Craven, the only HHS graduate on the board, voted no when the School Board voted 4-2 in favor of a new $52 million school campus that does not include the existing classroom building and auditorium. When the Board of Commissioners made its final vote authorizing the project, it directed the School Board to find a use for the historic building.
“Now it’s our job to figure it out,” Craven said.
Board members talked about a ninth grade academy, STEM program, magnet school, arts center, pre-K classrooms, apartments, central office and other ideas in what Craven called a “brainstorming” discussion last month.
“It’s my job as an elected official to look at everything,” he said. “So I did bring up the idea of razing the building. That’s not what I want to do.”
Among the ideas talked about if that ground is cleared were tennis courts, an indoor pool and a baseball stadium. (It was decided the space was too small for baseball.)

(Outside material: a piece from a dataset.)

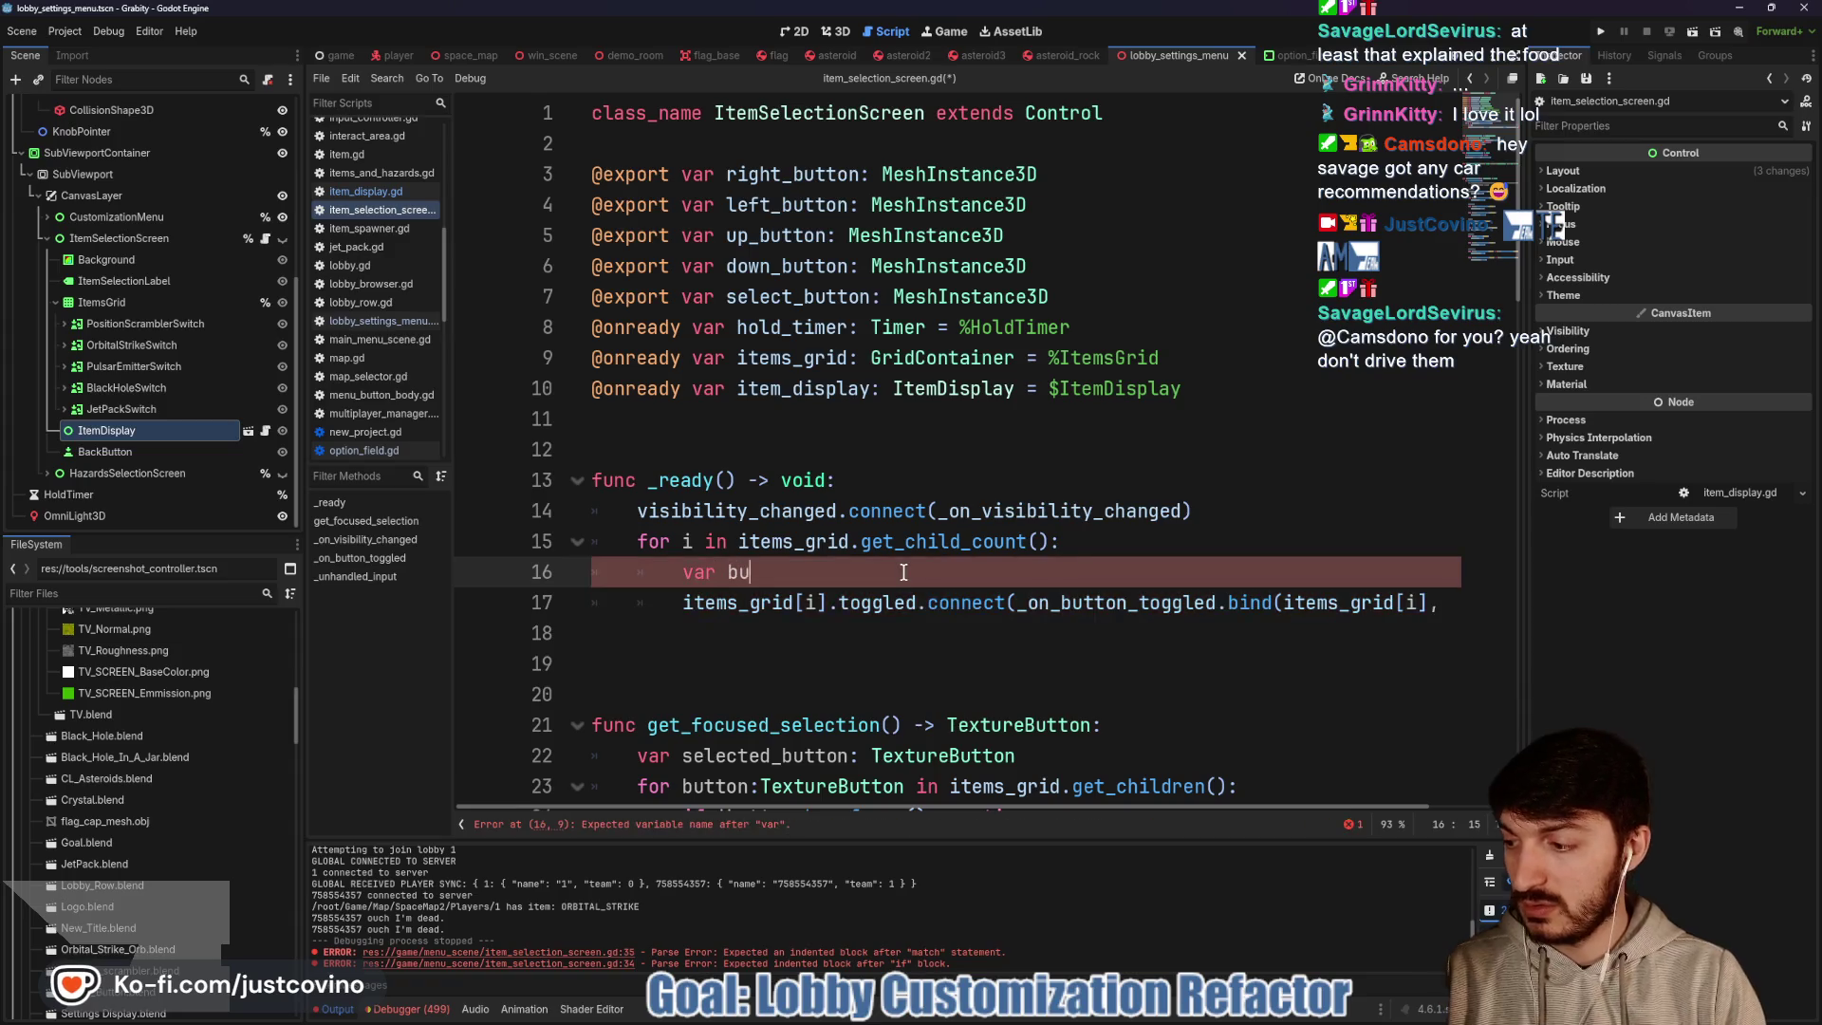
text(tton = )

Many of the options have serious minuses, board members said in interviews this week with the Hendersonville Lightning.
Any use that brings more daytime traffic immediately compounds a parking shortage. Mixing small children on a campus with high school kids is not considered ideal. And any use that brings “outsiders” to campus is also considered risky. One of the features of the new school is that it will have “lockdown” ability in case of threats from outside.
“It’s not going to be used for Hendersonville High School because that’s already been voted on,” Craven said of the Stillwell building. The historic building will be used for HHS until August of 2020 or the following January. After that, Craven said, it could be used as a temporary space for Bruce Drysdale and Hendersonville elementary schools while they undergo major renovations.
“If you add it up it could be potentially six to 10 years down the road by the time that is finished and then you really have to get down to what do you use that school for,” Craven said. “Then it comes down to, do we want to use that school and have that building there regardless of what it is, or do we want that building-slash whole property for the use of Hendersonville High School. I am not here to tear down the building at all. Reasonable use of it makes sense. I have not found that use yet. Saying that I just want to raze the building is not true. … We need to discuss every option and then eliminate those options that aren’t going to work.”
School Board member Rick Wood said he was stunned by Craven’s suggestion.
“Of course no votes were taken and so far there doesn’t seem to be any coalescing around any idea,” he said. “I was a little surprised that one of the options thrown out for discussion would eventually mean tearing down the Stilwell building. We shouldn’t be talking about tearing it down.”
School Board members who voted for new construction also committed to preserving the Stillwell building.
“We pledged to do that,” Wood said. “If we’re going to have any credibility we need to be people of our word. It shocked me.”
Colby Coren said his vote for new construction came with a pledge to save the historic core building and auditorium.
“I don’t think it was anything legal or binding but I do think that was at least verbalized,” he said. His intention was “to preserve it, not only to utilize but to preserve the history as well. I would love to find a way that we can preserve the building inside and out.”
He thinks it would work to consolidate the central office and the school system’s technology functions (now housed at the old Mills River Elementary School) in the Stillwell building.
“I understand about no outsiders but this would be school employees,” Coren said. “A big issue is parking. That would definitely have to be addressed. It’s still up in the air but I will continue to be on board with saving Stillwell.”
Clearing the land is “an option, but not anything any of us have decided,” Board Chair Amy Lynn Holt said. “Personally, I would like for that to be kept as part of Hendersonville High’s campus. Right now it is situated too far from the (new) building to be used as part of the campus. Mr. (Bobby) Wilkins (the HHS principal) strongly feels like he cannot safely get kids from one building to another and have them supervised back and forth.”
When School Board members asked county administrators whether the new building could be moved closer, they were told “it would put too much delay and cost too much money to have that all redrawn,” Holt said.
Central office “is the only thing I can even wrap my head around being in that building,” she said. “It’s something school oriented.”
She guesses that the public might have ideas that no one has thought of and invited constituents to email those ideas to her. (The email is aholt@championcomfortexperts.com.)
“What would your ideal picture look like and I still don’t have an answer.
“My thought was I would like to hear from the community what they would like to see put there,” she said. “I’m just at a loss. I think all of us are. … Ask your friends, family members, parents, teachers. We’re not making a decision today or tomorrow or next month.”